• [EXERCISE DIRECTIONS]
List every line in the entries that contains the string "value". Matching is case-sensitive.

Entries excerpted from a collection
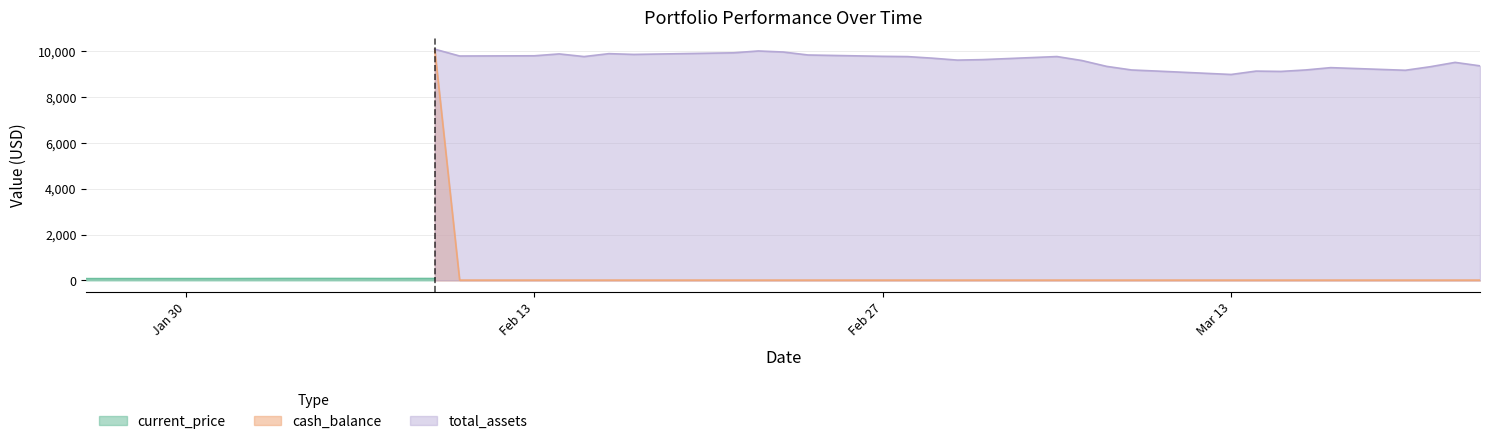

What is the maximum value shown in the chart?

10090.1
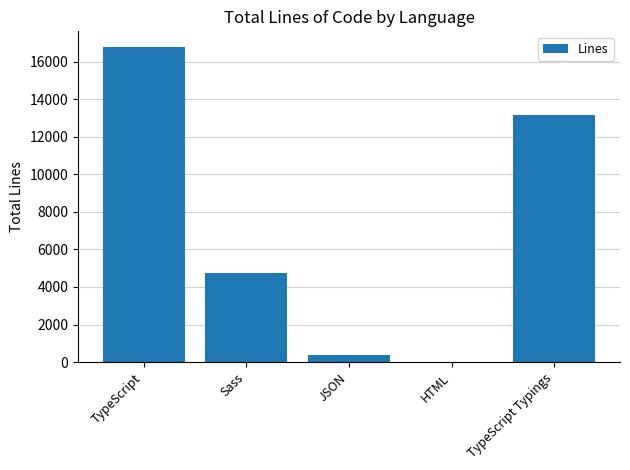

The value at HTML is 3. True or false?

True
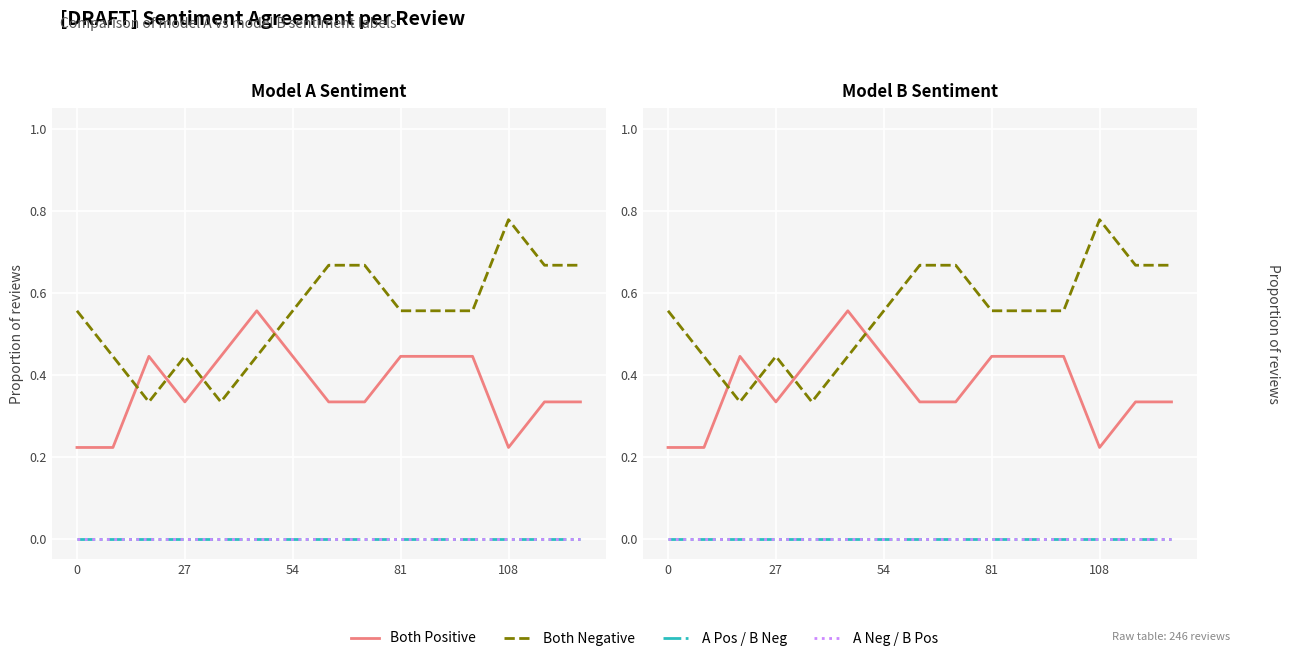

Does the chart display data point markers on the line(s)?

No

• [ANSWER]
What is the maximum value shown in the chart?
The value at HTML is 3. True or false?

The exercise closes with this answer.